I don't understand why it wouldn't be. If a city has sufficient demand to sell out two or more concerts, aren't the later concerts still profitable? And it's less travel expense per concert. If there isn't enough demand to sell tickets for at least two concerts, then doesn't that mean most of the fans in that city have been satisfied by a single concert?

It makes sense to me that you'd schedule as many consecutive concerts in one city as you can as long as demand is high enough to make each additional concert profitable. That might be 9 concerts, or 2, or even a thousand concerts if you're talking about a city like Los Vegas.

2 comments

This was my thought as well. We keep hearing about how artists are struggling to make money on album sales thanks to the rise of spotify and the demise of CD sales. Wouldn't playing the same venue for a week+ means less inter-city travel, less work tearing up/down the stages, and a lot of income from steady ticket sales?
How do you decide that demand is high enough?

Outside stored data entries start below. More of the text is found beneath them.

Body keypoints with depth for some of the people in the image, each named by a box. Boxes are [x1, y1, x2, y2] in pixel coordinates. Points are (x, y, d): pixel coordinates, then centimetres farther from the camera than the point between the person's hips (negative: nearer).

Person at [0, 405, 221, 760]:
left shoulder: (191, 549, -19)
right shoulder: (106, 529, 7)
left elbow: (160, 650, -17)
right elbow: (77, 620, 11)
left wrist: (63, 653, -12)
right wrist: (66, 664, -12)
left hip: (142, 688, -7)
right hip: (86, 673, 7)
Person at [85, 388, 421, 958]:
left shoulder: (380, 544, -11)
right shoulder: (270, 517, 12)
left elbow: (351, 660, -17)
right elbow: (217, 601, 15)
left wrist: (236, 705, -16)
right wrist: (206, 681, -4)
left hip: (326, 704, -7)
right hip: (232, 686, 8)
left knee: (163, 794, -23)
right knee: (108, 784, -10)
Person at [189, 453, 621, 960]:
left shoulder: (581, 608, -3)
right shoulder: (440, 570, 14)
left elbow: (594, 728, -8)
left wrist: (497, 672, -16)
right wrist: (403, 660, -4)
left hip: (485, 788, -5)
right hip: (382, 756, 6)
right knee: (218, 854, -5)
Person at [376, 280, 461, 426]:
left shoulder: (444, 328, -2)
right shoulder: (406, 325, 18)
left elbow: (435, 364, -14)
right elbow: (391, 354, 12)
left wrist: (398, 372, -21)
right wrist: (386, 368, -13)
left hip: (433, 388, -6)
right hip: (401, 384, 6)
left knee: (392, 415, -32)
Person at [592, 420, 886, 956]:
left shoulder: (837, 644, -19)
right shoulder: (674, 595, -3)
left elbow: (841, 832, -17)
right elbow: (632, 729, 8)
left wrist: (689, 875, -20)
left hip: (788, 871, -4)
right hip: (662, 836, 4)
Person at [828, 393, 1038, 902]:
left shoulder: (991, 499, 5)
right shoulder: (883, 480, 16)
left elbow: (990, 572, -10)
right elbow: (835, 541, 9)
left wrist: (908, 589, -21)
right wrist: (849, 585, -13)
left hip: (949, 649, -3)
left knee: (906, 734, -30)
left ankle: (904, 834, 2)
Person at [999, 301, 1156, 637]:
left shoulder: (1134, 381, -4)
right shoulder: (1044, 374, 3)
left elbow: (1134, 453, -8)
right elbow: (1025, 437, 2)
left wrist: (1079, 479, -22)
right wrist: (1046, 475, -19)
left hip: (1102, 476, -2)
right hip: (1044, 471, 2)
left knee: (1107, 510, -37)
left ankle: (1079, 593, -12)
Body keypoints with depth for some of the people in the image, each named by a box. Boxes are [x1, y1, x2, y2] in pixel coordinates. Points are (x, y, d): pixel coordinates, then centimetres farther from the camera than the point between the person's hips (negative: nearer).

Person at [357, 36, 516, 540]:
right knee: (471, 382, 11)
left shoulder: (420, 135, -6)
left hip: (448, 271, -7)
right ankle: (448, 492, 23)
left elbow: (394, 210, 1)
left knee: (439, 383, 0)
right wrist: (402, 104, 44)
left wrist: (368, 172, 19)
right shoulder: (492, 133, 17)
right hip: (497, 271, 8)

Do you book the next stop in the tour a few days later assuming that demand is high enough for more shows, and then end up paying the roadies to sit around when the demand isn't high enough?
> How do you decide that demand is high enough?

Same way they decide if visiting a city is worth it in the first place? I'm not an event coordinator or tour scheduler so I don't know, but it seems like it should be possible.